I have this problem where everything I write comes out like a conversation or a sermon. I write in the same way I would like to talk.
The problem with this is that I have to write academic papers now. You can’t write conversationally in papers discussing the history of biblical exegesis.
So, I started writing this paper about how church fathers (or parents, as we are required to say in our inclusive, gender-neutral writing regulations) read the Song of Songs… and I came across this quote from Origen about the Song of Songs… and I wrote something really cool but totally unusable academically….

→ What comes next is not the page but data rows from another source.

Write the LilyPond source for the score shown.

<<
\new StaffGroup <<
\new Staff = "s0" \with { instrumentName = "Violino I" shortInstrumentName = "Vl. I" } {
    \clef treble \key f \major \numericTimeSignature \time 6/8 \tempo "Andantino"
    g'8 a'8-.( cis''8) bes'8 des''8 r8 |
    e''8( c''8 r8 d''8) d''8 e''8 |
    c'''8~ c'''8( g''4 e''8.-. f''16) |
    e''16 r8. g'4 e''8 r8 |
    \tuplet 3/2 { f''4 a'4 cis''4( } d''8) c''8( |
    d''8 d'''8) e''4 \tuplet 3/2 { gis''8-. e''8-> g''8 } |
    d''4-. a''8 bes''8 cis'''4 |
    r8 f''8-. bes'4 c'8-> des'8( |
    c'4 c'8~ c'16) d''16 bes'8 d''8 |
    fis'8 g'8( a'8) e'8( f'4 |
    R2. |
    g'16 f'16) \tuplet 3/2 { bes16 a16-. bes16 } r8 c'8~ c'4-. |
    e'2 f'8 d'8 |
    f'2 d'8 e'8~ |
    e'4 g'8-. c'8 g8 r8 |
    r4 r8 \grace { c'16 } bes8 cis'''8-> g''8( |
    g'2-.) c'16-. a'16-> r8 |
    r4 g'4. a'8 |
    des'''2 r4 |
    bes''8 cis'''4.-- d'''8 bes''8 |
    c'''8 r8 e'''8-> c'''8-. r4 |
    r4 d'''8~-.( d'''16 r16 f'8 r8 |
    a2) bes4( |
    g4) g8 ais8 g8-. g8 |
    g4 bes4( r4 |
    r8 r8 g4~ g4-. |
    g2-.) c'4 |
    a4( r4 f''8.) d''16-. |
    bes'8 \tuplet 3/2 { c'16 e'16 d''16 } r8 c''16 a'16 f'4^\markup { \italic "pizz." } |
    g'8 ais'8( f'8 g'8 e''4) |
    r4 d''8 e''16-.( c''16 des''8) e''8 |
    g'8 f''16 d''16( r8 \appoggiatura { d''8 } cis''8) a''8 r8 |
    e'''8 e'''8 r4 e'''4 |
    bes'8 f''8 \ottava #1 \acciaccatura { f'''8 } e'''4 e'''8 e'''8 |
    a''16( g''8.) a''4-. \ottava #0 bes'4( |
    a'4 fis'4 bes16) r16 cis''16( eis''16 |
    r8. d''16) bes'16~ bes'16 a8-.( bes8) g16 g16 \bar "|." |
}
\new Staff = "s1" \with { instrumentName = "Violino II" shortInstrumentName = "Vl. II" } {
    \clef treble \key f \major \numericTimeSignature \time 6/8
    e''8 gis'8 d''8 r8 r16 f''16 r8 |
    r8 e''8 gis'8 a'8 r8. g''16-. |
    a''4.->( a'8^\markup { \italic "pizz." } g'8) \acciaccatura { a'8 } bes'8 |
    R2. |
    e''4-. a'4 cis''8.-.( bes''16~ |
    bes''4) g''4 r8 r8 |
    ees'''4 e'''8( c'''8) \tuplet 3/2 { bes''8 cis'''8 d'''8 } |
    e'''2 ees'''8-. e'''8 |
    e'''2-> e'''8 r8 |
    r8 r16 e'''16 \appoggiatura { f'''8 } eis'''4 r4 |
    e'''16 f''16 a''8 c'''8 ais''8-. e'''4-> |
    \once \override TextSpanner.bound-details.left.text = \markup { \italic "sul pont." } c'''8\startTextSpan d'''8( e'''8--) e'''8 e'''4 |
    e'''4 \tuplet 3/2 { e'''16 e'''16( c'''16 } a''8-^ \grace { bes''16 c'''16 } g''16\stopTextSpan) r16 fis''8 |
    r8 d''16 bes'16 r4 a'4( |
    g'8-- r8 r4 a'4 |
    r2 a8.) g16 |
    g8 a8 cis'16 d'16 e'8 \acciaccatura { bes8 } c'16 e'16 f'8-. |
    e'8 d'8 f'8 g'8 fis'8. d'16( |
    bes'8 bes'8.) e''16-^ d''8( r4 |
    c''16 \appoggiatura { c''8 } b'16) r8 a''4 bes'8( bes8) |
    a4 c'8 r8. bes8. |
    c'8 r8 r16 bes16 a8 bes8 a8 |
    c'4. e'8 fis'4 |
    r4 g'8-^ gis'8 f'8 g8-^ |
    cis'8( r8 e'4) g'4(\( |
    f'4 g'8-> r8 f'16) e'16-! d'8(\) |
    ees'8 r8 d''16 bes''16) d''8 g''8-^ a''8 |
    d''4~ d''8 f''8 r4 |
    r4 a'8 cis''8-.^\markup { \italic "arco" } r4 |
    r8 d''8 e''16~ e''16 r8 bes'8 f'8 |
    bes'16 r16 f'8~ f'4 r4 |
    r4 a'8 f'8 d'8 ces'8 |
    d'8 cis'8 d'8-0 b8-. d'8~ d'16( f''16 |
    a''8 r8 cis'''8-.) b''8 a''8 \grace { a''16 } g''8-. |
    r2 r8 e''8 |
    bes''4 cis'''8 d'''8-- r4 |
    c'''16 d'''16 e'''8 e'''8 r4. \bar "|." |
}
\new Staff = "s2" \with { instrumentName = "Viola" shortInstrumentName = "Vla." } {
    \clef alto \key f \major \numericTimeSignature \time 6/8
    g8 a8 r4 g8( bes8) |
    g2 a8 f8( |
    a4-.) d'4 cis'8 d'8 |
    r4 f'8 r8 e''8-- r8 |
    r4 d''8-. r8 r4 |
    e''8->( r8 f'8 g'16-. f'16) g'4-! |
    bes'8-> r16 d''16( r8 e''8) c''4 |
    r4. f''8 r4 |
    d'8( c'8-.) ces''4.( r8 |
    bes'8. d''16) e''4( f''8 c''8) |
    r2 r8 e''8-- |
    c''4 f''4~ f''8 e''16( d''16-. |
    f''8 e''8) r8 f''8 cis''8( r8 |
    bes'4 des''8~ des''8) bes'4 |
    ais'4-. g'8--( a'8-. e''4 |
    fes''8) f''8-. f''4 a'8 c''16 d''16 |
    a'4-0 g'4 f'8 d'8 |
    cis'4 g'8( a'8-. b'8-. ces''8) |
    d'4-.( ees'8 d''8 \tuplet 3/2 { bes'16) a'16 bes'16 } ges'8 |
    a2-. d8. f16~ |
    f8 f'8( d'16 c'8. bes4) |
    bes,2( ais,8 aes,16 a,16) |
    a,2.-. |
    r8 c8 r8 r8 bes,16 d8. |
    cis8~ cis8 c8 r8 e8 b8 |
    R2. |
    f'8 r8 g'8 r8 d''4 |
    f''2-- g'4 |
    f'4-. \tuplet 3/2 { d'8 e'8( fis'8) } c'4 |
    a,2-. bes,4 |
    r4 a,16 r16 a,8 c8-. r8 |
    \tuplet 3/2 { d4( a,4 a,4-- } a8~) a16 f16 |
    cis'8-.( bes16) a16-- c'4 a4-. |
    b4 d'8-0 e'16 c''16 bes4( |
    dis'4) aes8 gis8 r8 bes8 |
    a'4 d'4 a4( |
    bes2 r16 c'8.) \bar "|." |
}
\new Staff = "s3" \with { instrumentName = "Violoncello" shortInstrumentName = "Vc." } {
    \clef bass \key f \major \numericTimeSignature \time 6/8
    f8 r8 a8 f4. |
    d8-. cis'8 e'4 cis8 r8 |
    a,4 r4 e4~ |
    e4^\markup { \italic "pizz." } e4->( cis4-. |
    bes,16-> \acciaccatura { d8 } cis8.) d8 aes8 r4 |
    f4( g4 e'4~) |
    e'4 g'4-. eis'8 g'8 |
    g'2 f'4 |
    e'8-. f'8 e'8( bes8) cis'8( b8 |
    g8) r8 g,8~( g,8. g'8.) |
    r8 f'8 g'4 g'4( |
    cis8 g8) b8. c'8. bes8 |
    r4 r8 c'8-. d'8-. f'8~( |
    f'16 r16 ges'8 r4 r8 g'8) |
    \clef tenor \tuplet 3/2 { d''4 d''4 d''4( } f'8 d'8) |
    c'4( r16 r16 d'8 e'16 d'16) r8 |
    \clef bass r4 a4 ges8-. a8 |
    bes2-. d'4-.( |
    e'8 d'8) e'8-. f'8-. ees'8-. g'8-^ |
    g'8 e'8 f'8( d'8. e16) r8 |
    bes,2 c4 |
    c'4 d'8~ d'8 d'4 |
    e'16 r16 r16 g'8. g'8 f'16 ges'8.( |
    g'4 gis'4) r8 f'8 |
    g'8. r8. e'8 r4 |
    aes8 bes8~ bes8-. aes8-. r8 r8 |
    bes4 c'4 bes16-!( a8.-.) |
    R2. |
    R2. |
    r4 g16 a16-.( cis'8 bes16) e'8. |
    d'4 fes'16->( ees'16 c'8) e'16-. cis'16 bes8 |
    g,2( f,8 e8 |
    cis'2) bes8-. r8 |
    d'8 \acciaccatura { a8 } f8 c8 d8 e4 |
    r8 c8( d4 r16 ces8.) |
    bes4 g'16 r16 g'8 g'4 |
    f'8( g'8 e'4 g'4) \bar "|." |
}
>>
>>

So I thought I would share it here…
In the Song of Songs, the narrative is driven by the Bride and the Bridegroom’s longing for each other during a period of time between their betrothal and the consummation of their marriage. The couple is separated by physical distance. The Bride longs for her future husband and says “Let him kiss me with the kisses of his mouth.” (20) Origen draws a direct connection between the desires of the Bride and the anticipation of the church as it waits for the return of Christ. Writing in his own voice he says:
“…for this reason I beseech you, Father of my spouse, and pour out my prayer, that you will look with pity upon this love of mine and send him, so that now he may not speak to me any longer by way of his ministering angels and his prophets, but may come in his very own person and kiss me with the kisses of his mouth…” (21)

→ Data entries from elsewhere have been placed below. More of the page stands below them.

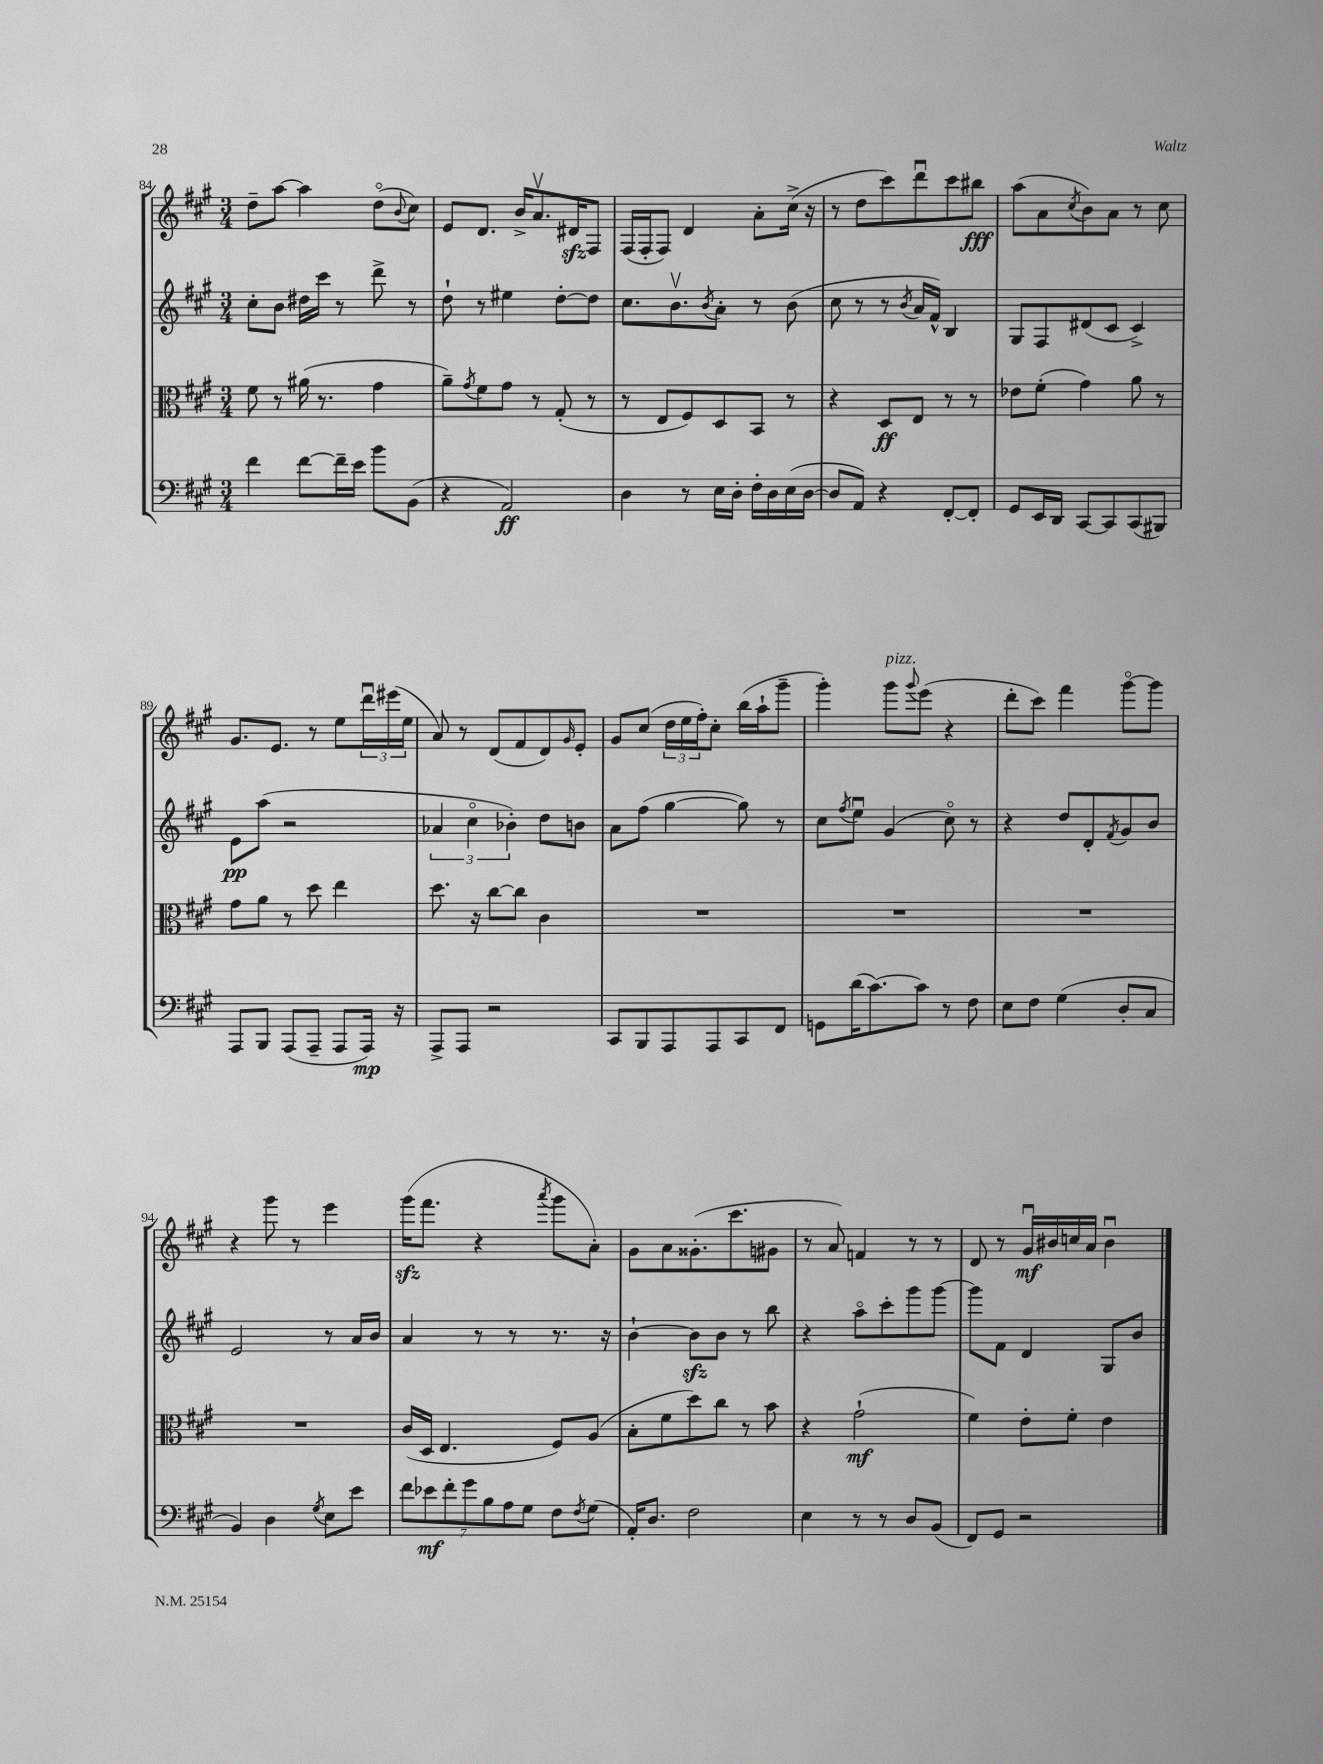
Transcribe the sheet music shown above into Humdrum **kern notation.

**kern	**kern	**kern	**kern
*staff4	*staff3	*staff2	*staff1
*clefF4	*clefC3	*clefG2	*clefG2
*k[f#c#g#]	*k[f#c#g#]	*k[f#c#g#]	*k[f#c#g#]
*M3/4	*M3/4	*M3/4	*M3/4
4f#\	8f#\	8cc#'\L	8dd~\L
.	8r	8b\J	[8aa\J
[8f#\L	(16a#\	16dd#\LL	4aa\]
.	8.r	16ccc#\JJ	.
16f#~\]L	.	8r	.
16e\JJ	.	.	.
8b\L	4g#\	8ddd^\	(8ddo\L
.	.	.	8qqb/
(8BB\J	.	8r	8cc#\J)
=	=	=	=
4r	8a~\L)	8dd`\	8e/L
.	8qg#/	.	.
.	8f#\	8r	8.d/J
2AA/)	8g#\J	4ee#\	.
.	.	.	16b^/LK
.	8r	.	8.av/
.	(8G#'/	[8dd'\L	.
.	.	.	16d#/K
.	8r	8dd\]J	8F#/J
=	=	=	=
4D\	8r	8.cc#\L	(16F#/LL
.	.	.	16F#'/J
.	8E/L	.	8F#/J)
.	.	8.bv\	.
8r	8F#/)	.	4d/
.	.	8qb/	.
16E\LL	8D/	8a'\J	.
16D'\JJ	.	.	.
16F#'\LL	8BB/J	8r	8a'\L
16D\	.	.	.
(16E\	8r	(8b\	(16cc#^\Jk
[16D\JJ	.	.	16r
=	=	=	=
8D/]L	4r	8cc#\	8r
8AA/J)	.	8r	8dd\L
4r	8D/L	8r	8ccc#\)
.	.	8qb/	.
.	8E/J	16a/LL	8dddu\
.	.	16f#^^/JJ)	.
[8FF#'/L	8r	4B/	8ccc#\
8FF#'/]J	8r	.	8bb#\J
=	=	=	=
8GG#/L	8e-\L	8G#/L	(8aa\L
16EE/L	(8f#'\J	8F#/	8a\
16DD/JJ	.	.	.
.	.	.	8qcc#/
[8CC#/L	4g#\)	(8d#/	8b\)
8CC#/]	.	8c#/J	8a\J
(8CC#/	8a\	4c#^/)	8r
8BBB#/J)	8r	.	8cc#\
=	=	=	=
8AAA/L	8g#\L	8e\L	8.g#/L
8BBB/J	8a\J	(8aa\J	.
.	.	.	8.e/J
(8AAA/L	8r	2r	.
8AAA~/J	8dd\	.	8r
8AAA/L	4ee\	.	8ee\L
16AAA/Jk)	.	.	24dddu\L
.	.	.	(24eee#\
16r	.	.	.
.	.	.	24ee\JJ
=	=	=	=
8AAA^/L	8.dd\	6a-/	8a/)
8AAA/J	.	.	8r
.	.	6cc#o\	.
.	16r	.	.
2r	[8cc#\L	.	(8d/L
.	.	6b-'\)	.
.	8cc#\]J	.	8f#/
.	4c#\	8dd\L	8d/)
.	.	.	16qqg#/
.	.	8b\J	8e'/J
=	=	=	=
8CC#/L	2.r	8a\L	8g#/L
8BBB/	.	(8ff#\J	(8cc#/J
8AAA/	.	[4gg#\	24dd\LL
.	.	.	24ee\
.	.	.	24ff#'\J)
8AAA/	.	.	8cc#'\J
8CC#/	.	8gg#\])	(16bb\LL
.	.	.	16aa`\J
8FF#/J	.	8r	8ggg#~\J
=	=	=	=
8GG\L	2.r	8cc#\L	4ggg#'\)
.	.	8qff#/	.
(16d\K	.	8eeu\J	.
[8.c#\)	.	.	.
.	.	(4g#/	8ggg#\L
.	.	.	8qqggg#/
8c#\]J	.	.	(8eee\J
8r	.	8cc#o\)	4r
8F#\	.	8r	.
=	=	=	=
8E\L	2.r	4r	8ddd'\L
8F#\J	.	.	8ccc#\J)
(4G#\	.	8dd/L	4fff#\
.	.	8d'/	.
.	.	8qf#/	.
8D'/L	.	8g#/	[8ggg#o\L
8C#/J	.	8b/J	8ggg#\]J
=	=	=	=
4BB/)	2.r	2e/	4r
4D\	.	.	8ggg#\
.	.	.	8r
8qG#/	.	.	.
8E\L	.	8r	4eee\
8e\J	.	16a/LL	.
.	.	16b/JJ	.
=	=	=	=
14f#\L	(16c#/LL	4a/	(16ggg#\LK
.	16D/JJ	.	8.fff#\J
14e-\	.	.	.
.	4.E/	.	.
14f#'\	.	.	.
14g#\	.	.	.
.	.	8r	4r
14B\	.	.	.
14A\	.	.	.
.	.	8r	.
14G#\J	.	.	.
.	.	.	8qaaa/
8F#\L	8F#/L)	8.r	8ggg#\L
8qF#/	.	.	.
(8G#\J	(8A/J	.	8a'\J)
.	.	16r	.
=	=	=	=
16AA'/LK)	8B'\L	[4b`\	8g#\L
8.D/J	.	.	.
.	8f#\	.	8a\
2F#\	8dd\)	8b\]L	(8.g##'\
.	8cc#\J	8b\J	.
.	.	.	8.ccc#\
.	8r	8r	.
.	8b\	8bb\	8g#\J
=	=	=	=
4E\	4r	4r	8r
.	.	.	8a/)
8r	(2g#`\	8aao\L	4f/
8r	.	8ccc#'\	.
8D/L	.	8ggg#\	8r
(8BB/J	.	[8ggg#\J	8r
=	=	=	=
8FF#/L)	4f#\)	8ggg#\]L	8d/
8GG#/J	.	8f#\J	8r
2r	8e'\L	4d/	16g#u/LL
.	.	.	16b#/
.	8f#'\J	.	16cc/
.	.	.	16a/JJ
.	4e\	8G#/L	4b#u\
.	.	8b/J	.
==	==	==	==
*-	*-	*-	*-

Origen seems to be affected by the words of the ancient story. He uses very strong phrases such as “I beseech you, Father” and “look with pity on this love of mine”. He is not a passive exegete that is engaging the text only with his intellect. I would suggest that, much like the Bride in the Song of Songs, Origen is experiencing something real and moving. When he reads the Bride’s words he hears the echoes of his own heart’s desire to stand in the presence of Jesus and see his face and be wrapped up in his loving arms.